SUPPLIED PASSAGE
··········

Inside Whanyinna School. Photo: Asar Alkebulan

Without local, state or federal government assistance of any kind or any contributions from Nigerian philanthropic organizations or mega and multi-national corporations, Noah, asking here and borrowing there, has kept Whanyinna’s doors open, educating the children of Makoko through sheer courage and determination—and as the name translates, with Love. Listening to Noah matter-of-factly describe the innumerable obstacles and uncertainties he faces in continuing to educate his community’s youth and the abject poverty and dilapidated living conditions existing ubiquitously throughout Makoko, I’m consumed with empathy for his plight and in awe of this young “fighting lion’s” resolve. Although incomparable with his reality, having worked nearly 25 years as a Youth Advocate and “wannabe” community activist in Washington, DC’s poorest neighborhoods, my greatest accomplishments now appear diminutive in comparison to this young man’s valor.

Inside Whanyinna School. Photo: Asar Alkebulan

Aside the seemingly insurmountable challenges facing Noah, the Whanyinna School and the people of Makoko, the greatest threat is posed by the Lagos State government and land developers who want to demolish the entire area after nearly 200 years of existence; thereby displacing more than 100,000 men, women and children—offering nothing in the way compensation or relocation—all for the sake of waterfront revitalization, which is geared toward creating a high-end entertainment, recreation and commercial shore-side corridor, catering to corporate and social elite interests.

Leaving the Whanyinna School—again, with abundant awkwardness—I climb down into our waiting vessel. The weather is warming and humidity rises from the murky waters as the sun approaches its zenith. Our journey continues southward toward Lagos’ Third Mainland Bridge and the open sea to find what’s floating in the water at Makoko.

··········

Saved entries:
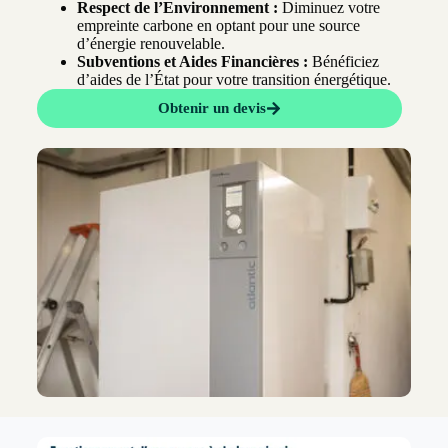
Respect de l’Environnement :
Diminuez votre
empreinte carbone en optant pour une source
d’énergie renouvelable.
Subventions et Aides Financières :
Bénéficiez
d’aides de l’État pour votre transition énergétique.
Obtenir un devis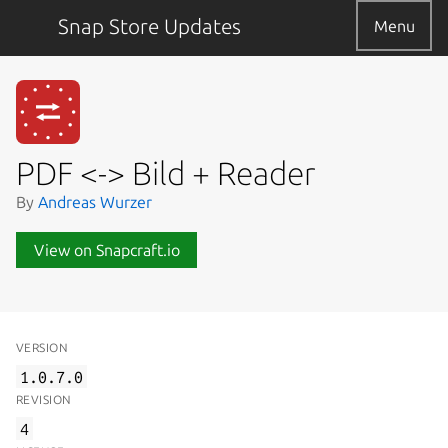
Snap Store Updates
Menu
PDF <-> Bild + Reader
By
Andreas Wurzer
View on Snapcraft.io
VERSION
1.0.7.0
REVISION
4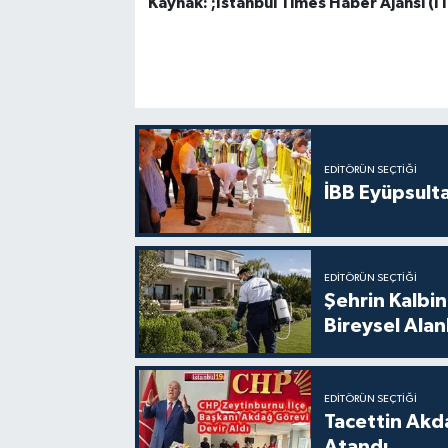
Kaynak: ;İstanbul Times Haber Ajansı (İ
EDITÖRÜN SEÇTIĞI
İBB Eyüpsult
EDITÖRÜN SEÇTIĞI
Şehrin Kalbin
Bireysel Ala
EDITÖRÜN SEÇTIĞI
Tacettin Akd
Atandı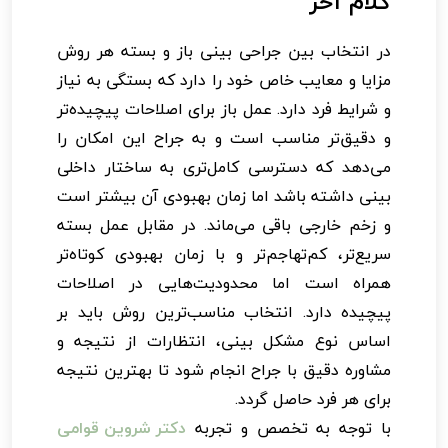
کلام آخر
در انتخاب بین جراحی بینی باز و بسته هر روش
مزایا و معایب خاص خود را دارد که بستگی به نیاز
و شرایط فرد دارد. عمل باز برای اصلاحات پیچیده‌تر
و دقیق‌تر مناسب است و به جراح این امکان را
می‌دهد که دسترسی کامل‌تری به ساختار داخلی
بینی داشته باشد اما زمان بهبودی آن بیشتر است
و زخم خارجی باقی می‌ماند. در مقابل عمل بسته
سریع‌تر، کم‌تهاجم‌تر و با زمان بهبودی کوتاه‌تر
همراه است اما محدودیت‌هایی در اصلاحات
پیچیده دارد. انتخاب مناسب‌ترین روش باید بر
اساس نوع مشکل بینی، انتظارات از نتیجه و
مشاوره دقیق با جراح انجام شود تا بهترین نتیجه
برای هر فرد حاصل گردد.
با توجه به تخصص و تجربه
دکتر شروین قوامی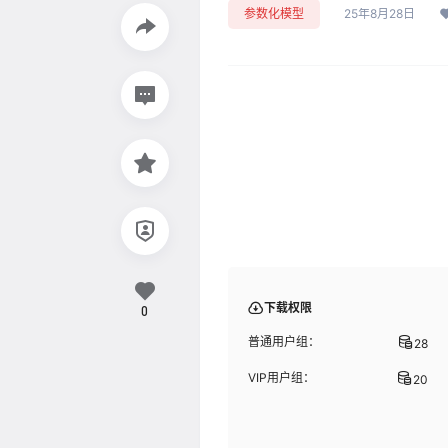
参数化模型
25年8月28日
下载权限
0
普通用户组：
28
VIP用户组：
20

··········

ASSIGNMENT A
Answer these about the passage on Whanyinna School:
(i) For about how many years did the writer work as a Youth Advocate in Washington, DC?
(ii) How many people would be displaced if the area were demolished?
(iii) Toward which bridge does the journey continue after leaving the school?
ASSIGNMENT B
Restate word for word the part of the passage on Whanyinna School from "Aside the seemingly" up to and including "social elite interests.".
None of the rows are needed.

RESPONSE A
(i) Nearly 25 years.
(ii) More than 100,000 men, women and children.
(iii) Lagos' Third Mainland Bridge.

RESPONSE B
Aside the seemingly insurmountable challenges facing Noah, the Whanyinna School and the people of Makoko, the greatest threat is posed by the Lagos State government and land developers who want to demolish the entire area after nearly 200 years of existence; thereby displacing more than 100,000 men, women and children—offering nothing in the way compensation or relocation—all for the sake of waterfront revitalization, which is geared toward creating a high-end entertainment, recreation and commercial shore-side corridor, catering to corporate and social elite interests.